Both Johnston and Brough performed better in neighborhoods that turned out. Calderón and Herod's support fell in neighborhoods with higher voter turnout.

Data Source: Denver Elections Division


Surprise! Denver's race data follows the Inverted L, and our voter turnout map.

Data Source: 2020 Decennial Census

Like turnout, our analysis on race also shows that Johnston, Brough and Rougeot performed better in neighborhoods with more white, non-Hispanic residents. In fact, Denver's Country Club neighborhood, the whitest in the city, also gave the most support to Brough.

Data Source: Denver Elections Division and 2020 Decennial Census
Data Source: Denver Elections Division and 2020 Decennial Census

Conversely, Calderón and Herod did worse in neighborhoods with more white voters.

Data Source: Denver Elections Division and 2020 Decennial Census

Political Party Registration

Republicans are widely outnumbered in Denver County, but we do have some areas where they tend to congregate. On the other hand, there are more unaffiliated voters in the city than Republicans or Democrats - almost 44%, according to 2021 registration data from Colorado's Secretary of State.

Data Source: 2021 voter registration/CO Sec. of State

Unsurprisingly, Rougeot, the only registered Republican in the mayoral race, performed best in neighborhoods with more Republicans. Brough's results trended towards Republican support, too, and appeared to fall in neighborhoods with more registered Democrats.

Data Source: Denver Elections and 2021 voter registration/CO Sec. of State

Calderón performed better with Democrats and unaffiliated voters. While it appears Johnston did slightly worse in areas with more registered Democrats, the slope of his trendline was pretty close to flat.

Data Source: Denver Elections and 2021 voter registration/CO Sec. of State

So what does it all mean?

Both MSU professor Preuhs and Paul Teske, dean of University of Colorado Denver's school of public affairs, said these maps are probably indications of where Brough and Johnston are spending their time and money before the runoff.

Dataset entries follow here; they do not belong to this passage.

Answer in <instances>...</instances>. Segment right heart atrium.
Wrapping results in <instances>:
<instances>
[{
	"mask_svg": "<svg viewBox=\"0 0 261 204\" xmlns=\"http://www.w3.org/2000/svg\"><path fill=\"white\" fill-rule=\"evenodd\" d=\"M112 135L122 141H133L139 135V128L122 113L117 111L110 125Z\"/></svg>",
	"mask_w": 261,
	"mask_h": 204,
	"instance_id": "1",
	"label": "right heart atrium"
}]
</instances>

Their goal, they said, is to hit the areas where they did poorly, or where people didn't participate. People who voted for them already aren't likely to change their minds, Teske said, so the trick will be convincing other groups to pitch in. According to our analysis, they'll need to focus on people of color, people who identify as left of center and people in neighborhoods with lower turnout.

An easy way to do that, Preuhs said, is get endorsements from people who have sway in some those communities.

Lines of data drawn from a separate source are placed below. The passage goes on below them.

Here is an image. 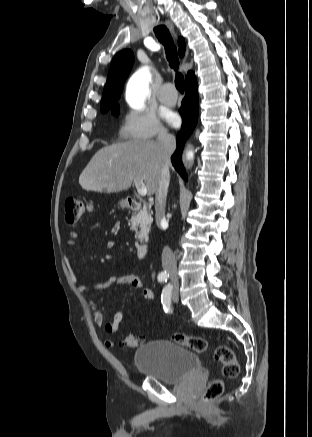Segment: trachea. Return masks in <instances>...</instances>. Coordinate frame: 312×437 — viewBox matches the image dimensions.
I'll return each instance as SVG.
<instances>
[{
  "mask_svg": "<svg viewBox=\"0 0 312 437\" xmlns=\"http://www.w3.org/2000/svg\"><path fill=\"white\" fill-rule=\"evenodd\" d=\"M154 32H155L158 40L165 47L166 58L169 62V65L171 66V68L177 70V68L179 66V60L177 57V49H176V46L174 45V42L171 38V35H170L168 29L166 28V26L161 25V26L155 27ZM183 84H184V77L181 73L177 72L176 78H175V86L179 90V92H181V93L184 92Z\"/></svg>",
  "mask_w": 312,
  "mask_h": 437,
  "instance_id": "trachea-1",
  "label": "trachea"
}]
</instances>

"To fill in that map," he said, "because endorsements are nice low-cost information for voters to really decide who they're going to go for."

The first flurry of endorsements have come in, and both candidates seem to be buddying up with figures who might help them address their blind spots. Johnston's first big endorsement came from former Mayor Federico Peña; Brough's came from former Mayor Wellington Webb and former state lawmaker Wilma Webb.

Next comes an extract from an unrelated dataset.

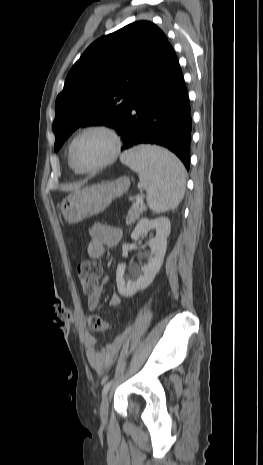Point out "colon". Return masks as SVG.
I'll use <instances>...</instances> for the list:
<instances>
[{"label": "colon", "instance_id": "obj_1", "mask_svg": "<svg viewBox=\"0 0 263 465\" xmlns=\"http://www.w3.org/2000/svg\"><path fill=\"white\" fill-rule=\"evenodd\" d=\"M77 275L83 291L90 295L98 290L102 269L96 262L90 260H83L79 263ZM88 327L92 331L105 332L111 328V325L104 321L96 314H91L87 318Z\"/></svg>", "mask_w": 263, "mask_h": 465}]
</instances>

Teske said Brough has a little bit of an edge with older voters, who appeared to throw support her way. They're more likely to turn out for her again, he told us.

On the other hand, he added that Johnston appeared to do decently with groups across a number of demographics and achieved a wide geographic spread, good signs for his campaign.

"If I were Mike, I'd try to make sure the folks I'm closer to on the left, who voted for Lisa and Leslie and a handful of others, do get out and get inspired to vote," he said. "And if I were Kelly, I'd double down on the solid older voters."

Two more things outside of the mayoral race:

First, check out this map of support for District 9 incumbent Candi CdeBaca and her runoff challenger, Darrell Watson. While Elyria Swansea had fairly low turnout, they really went for CdeBaca. We're not displaying results for Kwon Atlas, a second challenger who received 12% of the vote (CdeBaca and Watson both got just over 40%), but it's worth saying his support straddled the geographic north-south line separating his opponents.

Data Source: Denver Elections Division

Second, check out this map of support for 2O, the ballot measure that would have allowed Westside Partners to move forward on their plan for the Park Hill Golf Course. While votes were geographically segregated, our analysis of the results show support split generally evenly across demographics.